> [Problem to solve]
The job is to find each line of the records below that includes the word "pixels" and copy it.

> [Supplied material]
/---

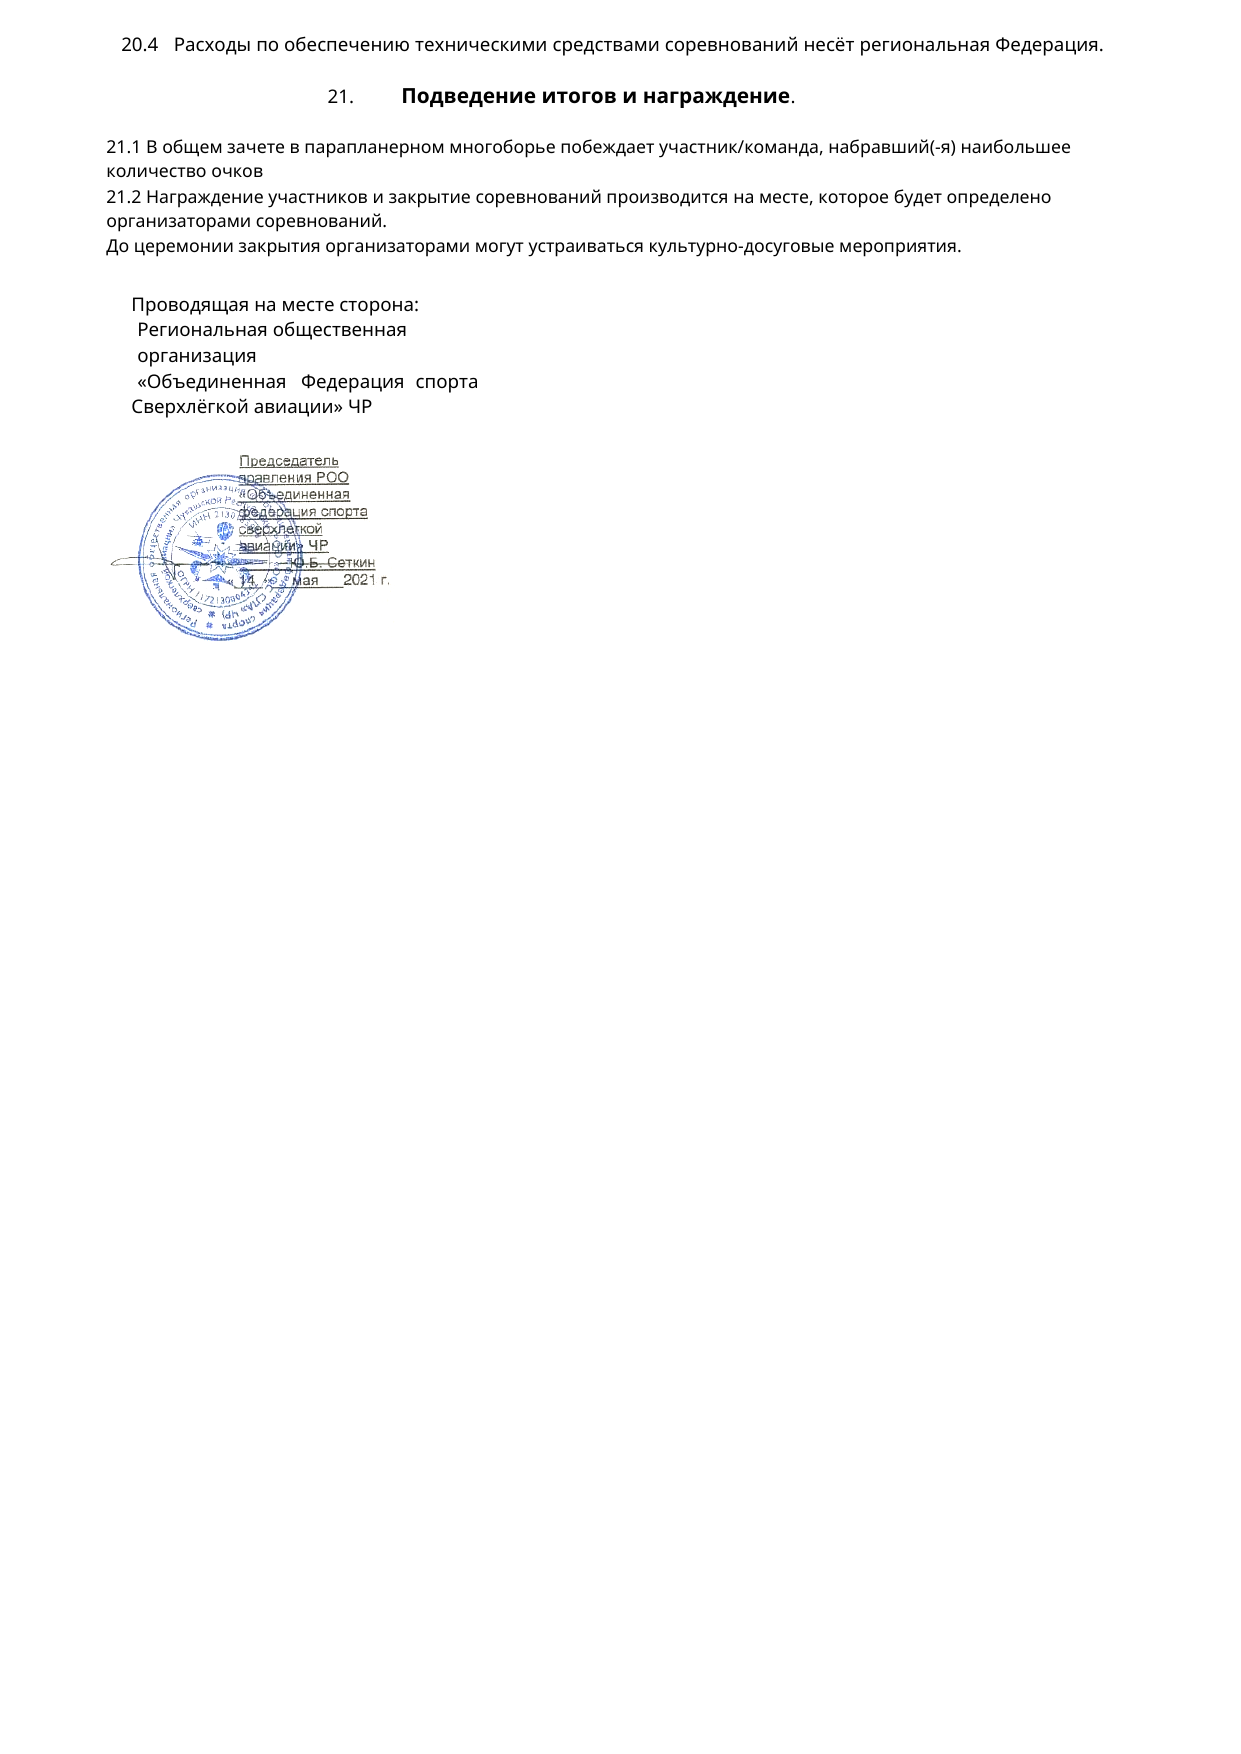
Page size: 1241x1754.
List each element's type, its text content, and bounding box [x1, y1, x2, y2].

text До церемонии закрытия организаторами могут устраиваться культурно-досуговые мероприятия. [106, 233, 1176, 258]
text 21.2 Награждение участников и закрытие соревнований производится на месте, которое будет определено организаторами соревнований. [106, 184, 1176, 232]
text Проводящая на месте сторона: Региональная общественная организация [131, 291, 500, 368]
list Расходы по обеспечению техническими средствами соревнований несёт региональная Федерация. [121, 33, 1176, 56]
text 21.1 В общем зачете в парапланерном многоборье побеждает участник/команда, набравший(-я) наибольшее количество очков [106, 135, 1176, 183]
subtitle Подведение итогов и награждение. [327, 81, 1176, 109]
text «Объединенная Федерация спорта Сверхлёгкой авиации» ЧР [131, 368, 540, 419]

\---
/---

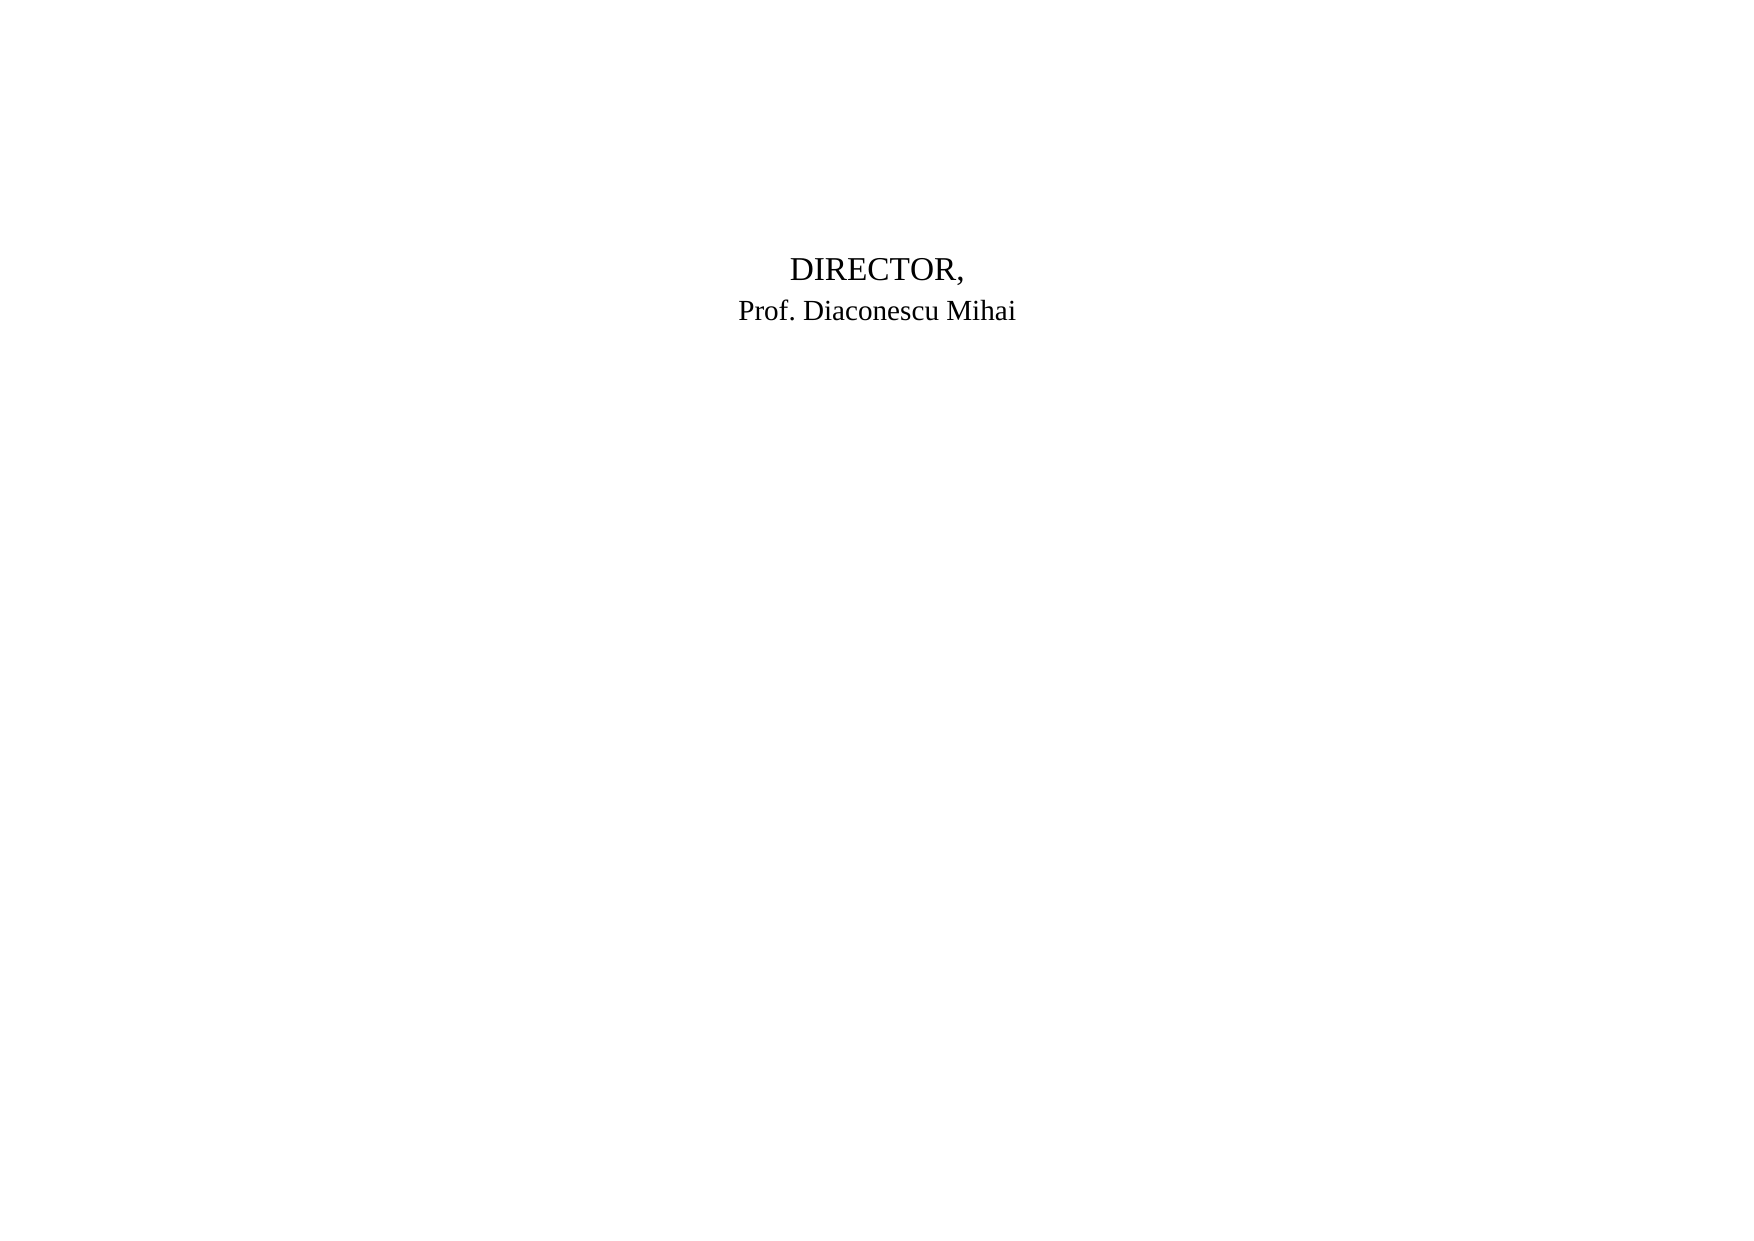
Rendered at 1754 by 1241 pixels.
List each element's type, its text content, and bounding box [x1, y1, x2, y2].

\---
/---

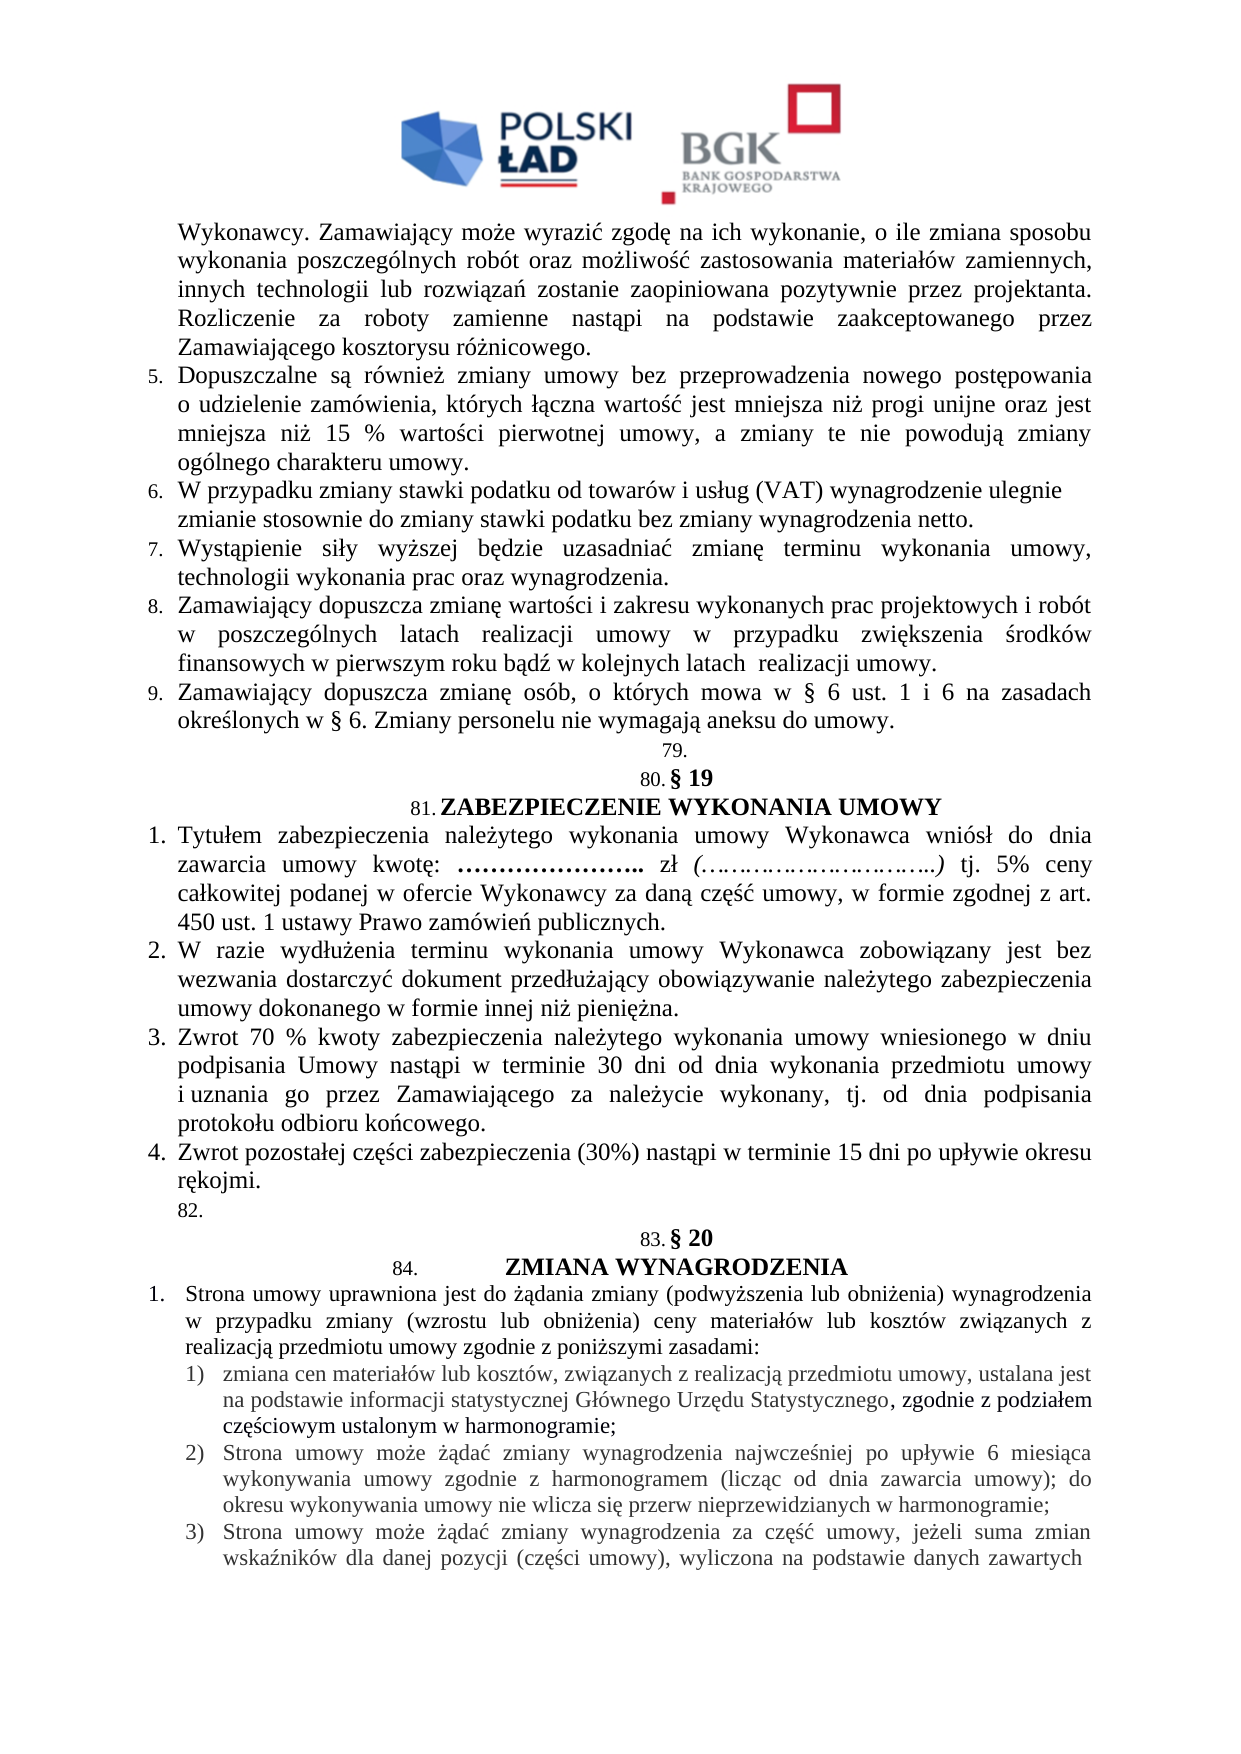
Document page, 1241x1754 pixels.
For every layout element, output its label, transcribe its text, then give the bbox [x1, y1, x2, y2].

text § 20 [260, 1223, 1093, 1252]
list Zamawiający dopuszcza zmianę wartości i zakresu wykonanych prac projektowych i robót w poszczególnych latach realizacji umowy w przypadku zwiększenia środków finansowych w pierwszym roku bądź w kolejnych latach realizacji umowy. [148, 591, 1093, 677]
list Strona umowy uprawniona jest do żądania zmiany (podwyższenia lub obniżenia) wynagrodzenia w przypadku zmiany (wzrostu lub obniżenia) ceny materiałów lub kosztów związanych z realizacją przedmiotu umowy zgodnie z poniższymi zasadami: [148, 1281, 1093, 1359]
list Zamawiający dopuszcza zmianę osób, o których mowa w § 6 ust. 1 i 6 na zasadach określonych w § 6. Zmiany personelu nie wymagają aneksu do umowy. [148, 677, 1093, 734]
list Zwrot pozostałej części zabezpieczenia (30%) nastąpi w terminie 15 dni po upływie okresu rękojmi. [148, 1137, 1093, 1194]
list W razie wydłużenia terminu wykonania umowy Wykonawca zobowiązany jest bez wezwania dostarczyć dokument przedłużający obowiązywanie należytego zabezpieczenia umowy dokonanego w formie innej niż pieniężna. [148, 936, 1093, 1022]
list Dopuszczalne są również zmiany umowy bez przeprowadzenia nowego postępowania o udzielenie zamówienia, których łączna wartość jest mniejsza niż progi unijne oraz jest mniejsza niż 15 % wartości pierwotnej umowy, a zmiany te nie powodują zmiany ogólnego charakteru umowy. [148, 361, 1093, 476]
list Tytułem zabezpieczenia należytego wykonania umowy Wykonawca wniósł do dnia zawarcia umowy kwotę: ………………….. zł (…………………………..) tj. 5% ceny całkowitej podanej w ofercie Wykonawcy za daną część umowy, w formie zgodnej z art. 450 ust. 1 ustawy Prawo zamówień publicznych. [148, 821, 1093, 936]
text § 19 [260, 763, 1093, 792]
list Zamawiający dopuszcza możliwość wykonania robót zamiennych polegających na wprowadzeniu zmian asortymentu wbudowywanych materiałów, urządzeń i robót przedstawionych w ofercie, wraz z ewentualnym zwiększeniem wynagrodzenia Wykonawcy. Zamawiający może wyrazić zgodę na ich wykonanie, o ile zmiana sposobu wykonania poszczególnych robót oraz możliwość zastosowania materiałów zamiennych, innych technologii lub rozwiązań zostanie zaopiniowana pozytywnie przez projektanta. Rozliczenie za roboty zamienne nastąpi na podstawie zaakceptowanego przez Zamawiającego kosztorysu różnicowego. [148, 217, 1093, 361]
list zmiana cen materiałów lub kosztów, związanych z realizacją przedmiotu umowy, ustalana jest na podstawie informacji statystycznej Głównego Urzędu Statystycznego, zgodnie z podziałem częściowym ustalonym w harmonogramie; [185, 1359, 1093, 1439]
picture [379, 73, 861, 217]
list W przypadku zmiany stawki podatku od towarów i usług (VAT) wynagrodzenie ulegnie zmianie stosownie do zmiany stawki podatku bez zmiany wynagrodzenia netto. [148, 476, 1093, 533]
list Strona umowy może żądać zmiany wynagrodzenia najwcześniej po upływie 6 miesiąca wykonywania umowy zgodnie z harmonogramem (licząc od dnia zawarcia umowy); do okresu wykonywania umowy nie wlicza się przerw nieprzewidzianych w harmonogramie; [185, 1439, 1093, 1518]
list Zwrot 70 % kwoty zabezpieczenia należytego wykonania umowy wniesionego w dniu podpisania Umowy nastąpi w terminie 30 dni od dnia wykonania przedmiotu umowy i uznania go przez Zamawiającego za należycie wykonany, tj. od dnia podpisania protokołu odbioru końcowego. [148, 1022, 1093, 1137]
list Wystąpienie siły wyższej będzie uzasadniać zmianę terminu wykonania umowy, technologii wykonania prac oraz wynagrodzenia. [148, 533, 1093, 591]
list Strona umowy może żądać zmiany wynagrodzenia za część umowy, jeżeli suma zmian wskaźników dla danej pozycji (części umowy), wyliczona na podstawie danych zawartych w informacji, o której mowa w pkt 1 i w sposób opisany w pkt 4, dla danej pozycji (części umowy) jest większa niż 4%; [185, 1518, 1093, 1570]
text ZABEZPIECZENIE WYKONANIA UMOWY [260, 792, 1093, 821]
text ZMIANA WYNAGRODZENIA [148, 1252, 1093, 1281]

\---

> [Exercise result]
Rendered at 1754 by 1241 pixels.
Document page, 1241x1754 pixels.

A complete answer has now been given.